Abstract

Immune checkpoint inhibitor therapy has revolutionized treatment of metastatic melanoma. However, both novel and fatal adverse events continue to be reported. We present a case of a 45-year-old Caucasian woman who developed severe small-vessel vasculopathy on nivolumab therapy for metastatic melanoma. Eight years prior to presentation, she had a resection of a stage IA melanoma. Four months prior to presentation, she developed an axillary mass prompting CT and PET imaging with subsequent axillary node biopsy. Biopsy findings showed poorly differentiated tumor consistent with her primary melanoma and nivolumab therapy was initiated. After her 4th cycle, she presented to the ED with dusky, indurated plaques on her breasts, lower abdomen, proximal legs, and buttocks covering <30% TBSA. Initial punch biopsies showed suppurative dermatitis with hemorrhage and Gram-positive cocci. Eleven days later, these areas evolved into ulcerations with eschars. Repeat incisional biopsies showed extensive epidermal and dermal necrosis with small vessel thrombotic vasculopathy.
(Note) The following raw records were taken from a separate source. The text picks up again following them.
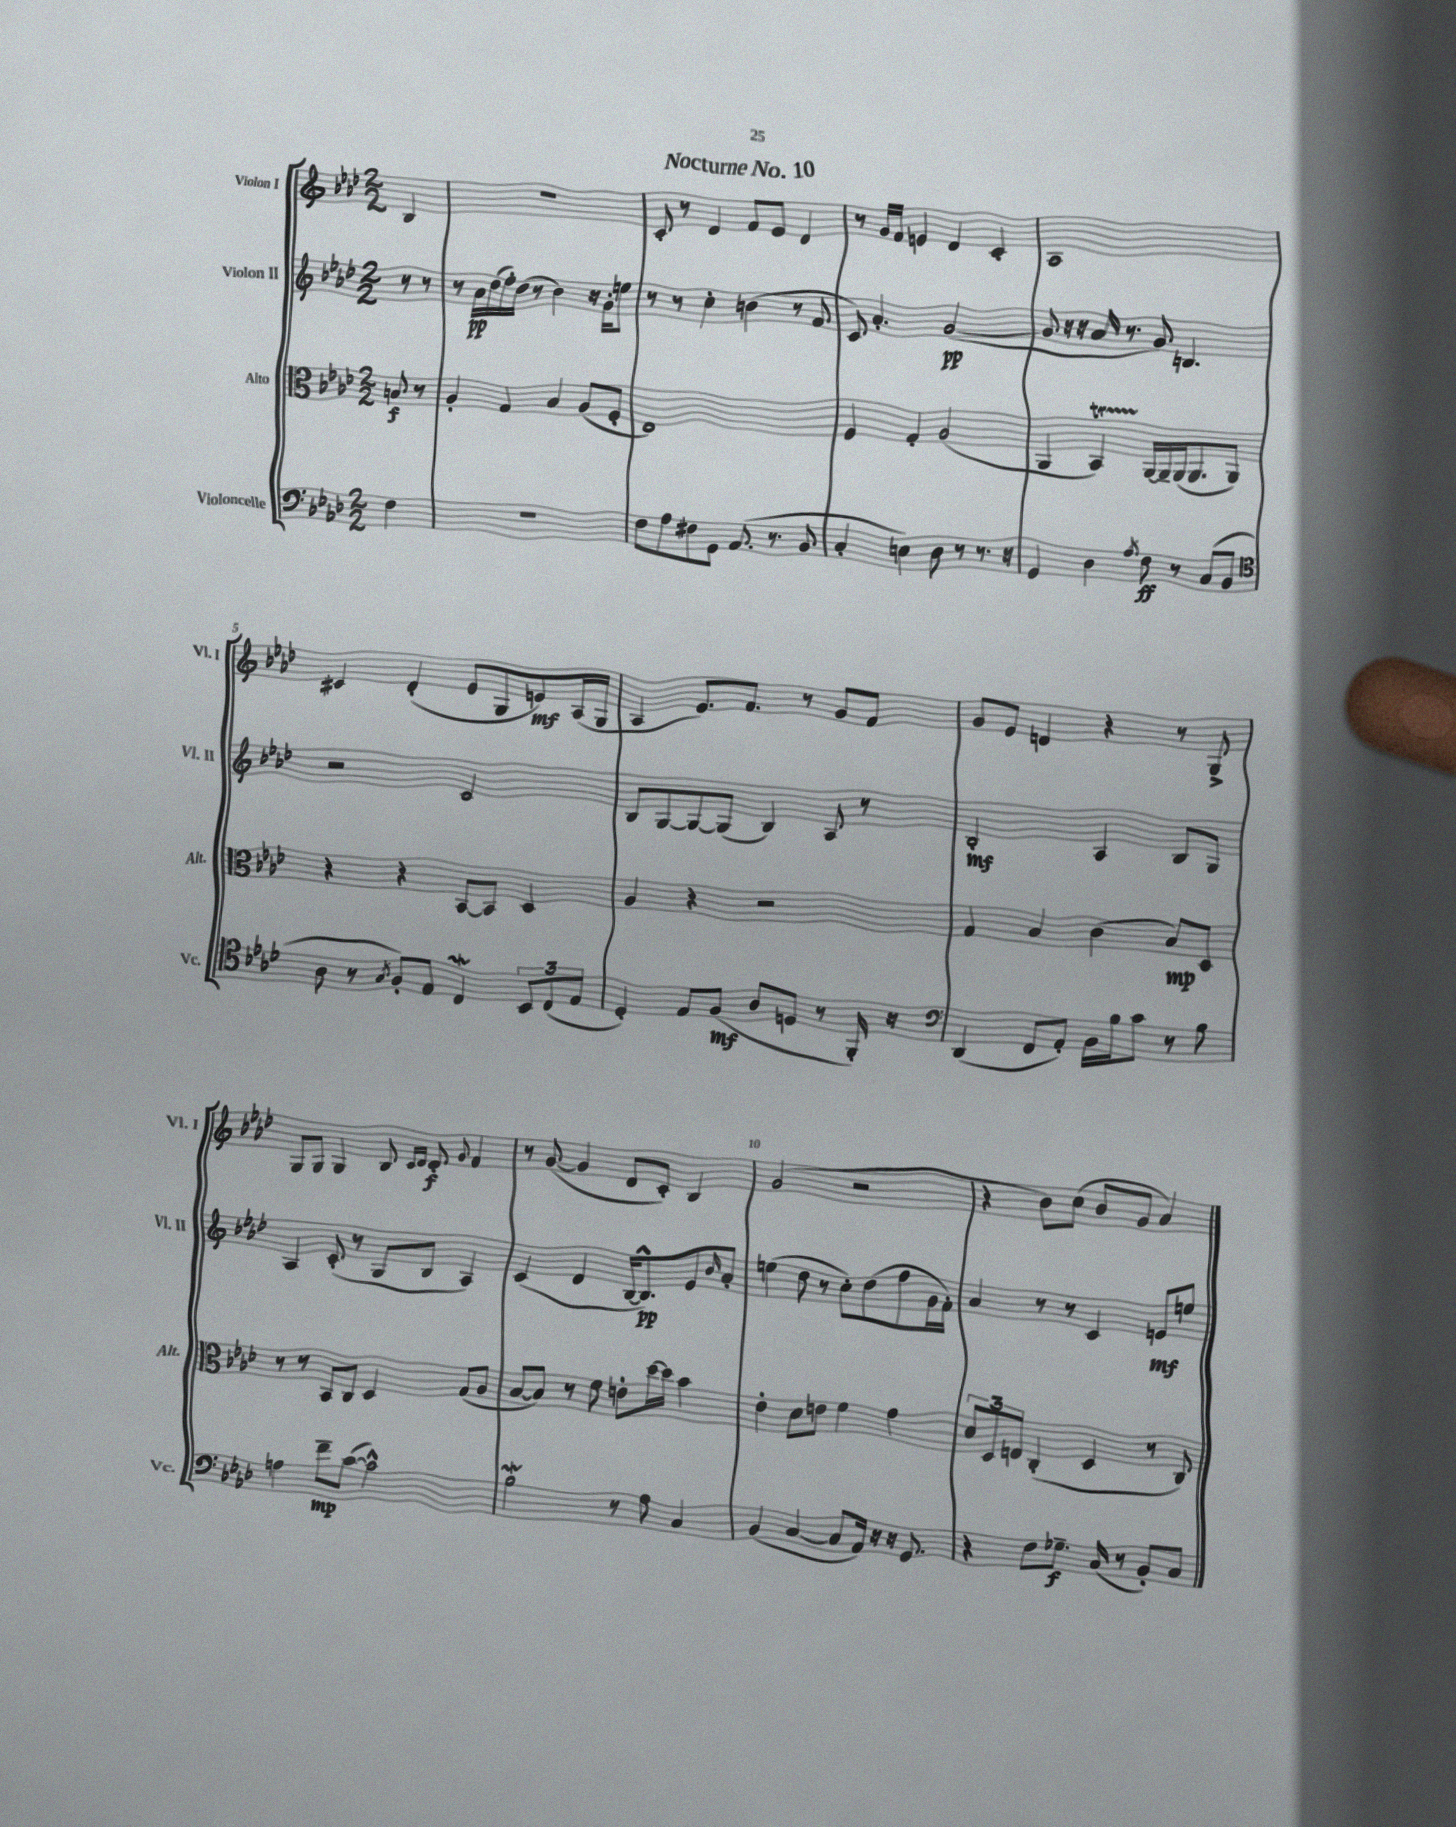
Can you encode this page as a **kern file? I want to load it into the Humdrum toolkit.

**kern	**kern	**kern	**kern
*staff4	*staff3	*staff2	*staff1
*clefF4	*clefC3	*clefG2	*clefG2
*k[b-e-a-d-]	*k[b-e-a-d-]	*k[b-e-a-d-]	*k[b-e-a-d-]
*M2/2	*M2/2	*M2/2	*M2/2
4F	8B	8r	4B-
.	8r	8r	.
=	=	=	=
1r	4A-'	8r	1r
.	.	16a-	.
.	.	(16dd-	.
.	4G	16ff')	.
.	.	(16dd-	.
.	.	8r	.
.	4B-	4b-)	.
.	(8A-	16r	.
.	.	16g'	.
.	8F'	8ee	.
=	=	=	=
8F	1E-)	8r	8c'
8A-	.	8r	8r
8F#	.	4cc'	4d-
8GG	.	.	.
(8.AA-	.	(4b	8f
.	.	.	8e-
8.r	.	.	.
.	.	8r	4d-
8BB-	.	8f	.
=	=	=	=
4C'	4F	8c)	8r
.	.	4.a-'	16g
.	.	.	16f
4E)	4G'	.	4e
8D-	(2A-	([2g	4d-
8r	.	.	.
8.r	.	.	4c'
16r	.	.	.
=	=	=	=
4GG	4AA-	8g]	1A-
.	.	16r	.
.	.	16r	.
4D-	4BB-)	16a-	.
.	.	8.r	.
8qA-	.	.	.
8F	[16AA-	8g)	.
.	16AA-~]	.	.
8r	(16AA-	4.B	.
.	8.AA-	.	.
(8C	.	.	.
8BB-	8AA-)	.	.
=	=	=	=
*clefC4	*	*	*
8A-	4r	2r	4c#
8r	.	.	.
8qG	.	.	.
8F')	4r	.	(4d-'
8E-	.	.	.
4C	[8BB-	2c	8e-
.	8BB-]	.	8G
12BB-	4D-	.	8e)
(12C	.	.	.
.	.	.	(16A-
12E-	.	.	.
.	.	.	16G
=	=	=	=
4D-')	4A-	8B-	4A-
.	.	[8G	.
8E-	4r	8G_	8.e-)
(8F	.	(8G]	.
.	.	.	8.f
8A-	2r	4B-)	.
8D	.	.	8r
8r	.	8A-	8g
16FF')	.	8r	8f
16r	.	.	.
=	=	=	=
*clefF4	*	*	*
(4DD-	4G	2B-'	8g
.	.	.	8e-
8FF	4B-	.	4d
8AA-')	.	.	.
16BB-	(4c	4A-	4r
16B-	.	.	.
8c	.	.	.
8r	8B-)	8B-	8r
8B-	8D-	8G	8G^
=	=	=	=
4A	8r	4A-	8G
.	8r	.	8G
8f~	8BB-	(8c'	4G
([8c	8C	8r	.
2c^^])	4D-	8G	8B-
.	.	.	16qqc
.	.	.	16qqd-
.	.	8B-	8d-'
.	.	.	8qqg
.	(8G	4A-)	4f
.	8A-	.	.
=	=	=	=
2B-	[8B-	(4c	8r
.	8B-])	.	([8g
.	8r	4d-	4g]
.	8f	.	.
8r	8e'	[16B-	8d-
.	.	8.B-^^])	.
8A-	[16dd-	.	8c')
.	16dd-]	.	.
4C	4b-	8e-	4B-
.	.	16qqb-	.
.	.	8a-'	.
=	=	=	=
(4BB-	4e-'	(4ee	(2g
[4C	8d-	8dd-	.
.	8e	8r	.
8C]	4f	8cc')	2r
16AA-)	.	(8dd-	.
16r	.	.	.
16r	4g	8ff	.
8.GG	.	.	.
.	.	16g	.
.	.	16f')	.
=	=	=	=
4r	12d-	4a-	4r
.	12D-	.	.
.	12E	.	.
8F	(4C'	8r	8b-)
8.G-~	.	8r	(8cc
.	4D-	4c	8b-
(16C	.	.	.
8r	.	.	8g
8BB-')	8r	8e	4a-)
8C	8C)	8ee	.
==	==	==	==
*-	*-	*-	*-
Laboratory values including factor V Leiden, antiphospholipid antibodies, c-ANCA/p-ANCA, PT/PTT/INR, protein C & S deficiency, cryoglobulins, negative blood cultures, among other tests, excluded hypercoagulable and infectious etiologies. Given the timing of lesions and exclusion of other causes, nivolumab therapy was determined the cause of her vasculopathy and was subsequently held. Apixaban was initiated, resulting in the cessation of new lesions. This case illustrates a vasculopathy mediated by a novel mechanism secondary to immunotherapy. We believe it is essential clinicians are aware of this novel reaction and its management as late recognition could prove fatal for patients.